The surprisingly big number is in official documents released to the Centre for Biological Diversity after it made a public records request to the state’s Department of Conservation (DOC).
Most of the violations related to ageing oil platforms and equipment, with corrosion a particular problem. There were also many instances of procedural deficiencies, most commonly a failure to comply with required five-yearly integrity tests – some cases showing gaps of more than 20 years between tests.
Green groups warn that the violations reflect a degree of neglect that could lead to oil spills and damage to shorelines and marine environments.
The worst culprit is the Golden State’s biggest oil and gas producer, California Resources Group and two of its subsidiaries, which between them racked up 290 of the 381 infringements.
State jurisdiction covers up to three miles offshore.
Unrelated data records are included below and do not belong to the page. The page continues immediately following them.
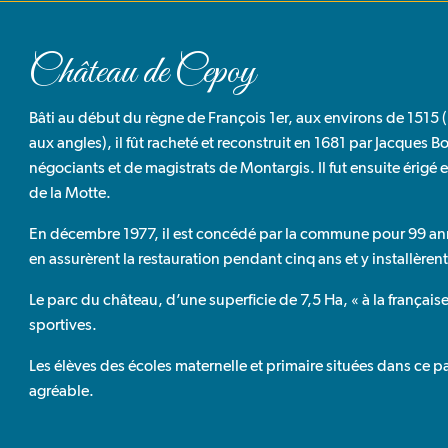
Château de Cepoy
Bâti au début du règne de François 1er, aux environs de 1515 (l
aux angles), il fût racheté et reconstruit en 1681 par Jacques 
négociants et de magistrats de Montargis. Il fut ensuite érigé
de la Motte.
En décembre 1977, il est concédé par la commune pour 99 a
en assurèrent la restauration pendant cinq ans et y installèrent
Le parc du château, d’une superficie de 7,5 Ha, « à la françai
sportives.
Les élèves des écoles maternelle et primaire situées dans ce 
agréable.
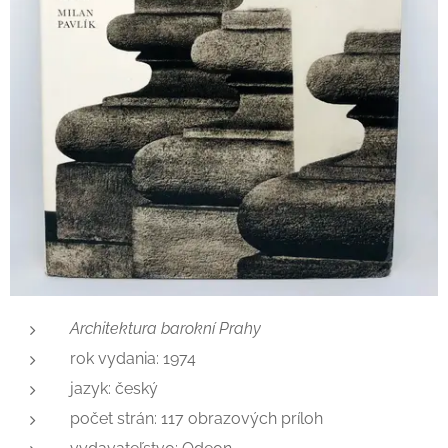
Architektura barokní Prahy
rok vydania: 1974
jazyk: český
počet strán: 117 obrazových príloh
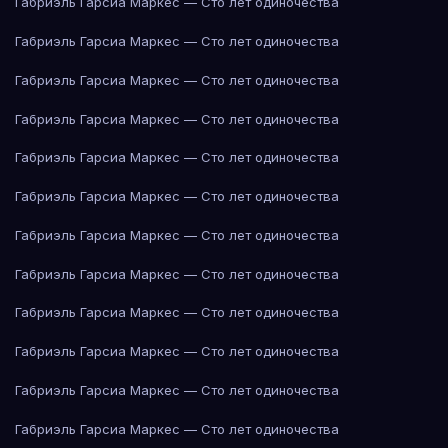
Габриэль Гарсиа Маркес — Сто лет одиночества
Габриэль Гарсиа Маркес — Сто лет одиночества
Габриэль Гарсиа Маркес — Сто лет одиночества
Габриэль Гарсиа Маркес — Сто лет одиночества
Габриэль Гарсиа Маркес — Сто лет одиночества
Габриэль Гарсиа Маркес — Сто лет одиночества
Габриэль Гарсиа Маркес — Сто лет одиночества
Габриэль Гарсиа Маркес — Сто лет одиночества
Габриэль Гарсиа Маркес — Сто лет одиночества
Габриэль Гарсиа Маркес — Сто лет одиночества
Габриэль Гарсиа Маркес — Сто лет одиночества
Габриэль Гарсиа Маркес — Сто лет одиночества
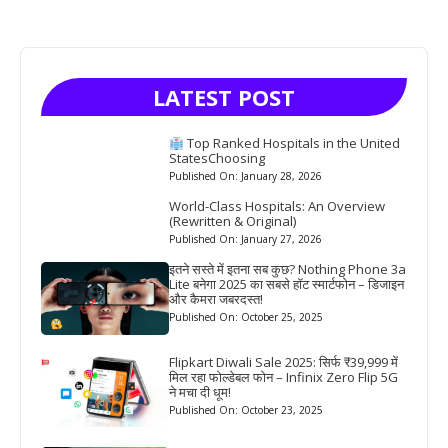
LATEST POST
Top Ranked Hospitals in the United
StatesChoosing
Published On: January 28, 2026
World-Class Hospitals: An Overview
(Rewritten & Original)
Published On: January 27, 2026
इतने सस्ते में इतना सब कुछ? Nothing Phone 3a
Lite बनेगा 2025 का सबसे हॉट स्मार्टफोन – डिजाइन
और कैमरा जबरदस्त!
Published On: October 25, 2025
Flipkart Diwali Sale 2025: सिर्फ ₹39,999 में
मिल रहा फोल्डेबल फोन – Infinix Zero Flip 5G
ने मचा दी धूम!
Published On: October 23, 2025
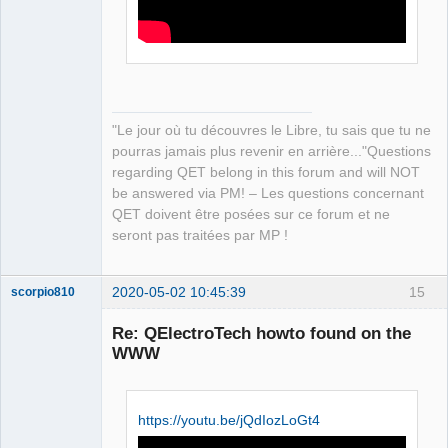
Offline
"Le jour où tu découvres le Libre, tu sais que tu ne
pourras jamais plus revenir en arrière..."Questions
regarding QET belong in this forum and will NOT
be answered via PM! – Les questions concernant
QET doivent être posées sur ce forum et ne
seront pas traitées par MP !
2020-05-02 10:45:39
15
scorpio810
Re: QElectroTech howto found on the
WWW
https://youtu.be/jQdIozLoGt4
Beyond that is considered federal waters and would include the proposed expansion of drilling area proposed by the administration of President Donald Trump.
Even though the list reflects violation notices issued by the DOC’s Division of Oil, Gas and Geothermal Resources (DOGGR), no fines were imposed on any of the offenders. Environmentalists have long accused the regulators of being too soft on the industry.
The Centre for Biological Diversity is a non-profit membership organization dedicated to protecting endangered species through activism, the courts, innovative publicity campaigns and scientific petitions.
It is based in Tucson, Arizona and has more than one million members.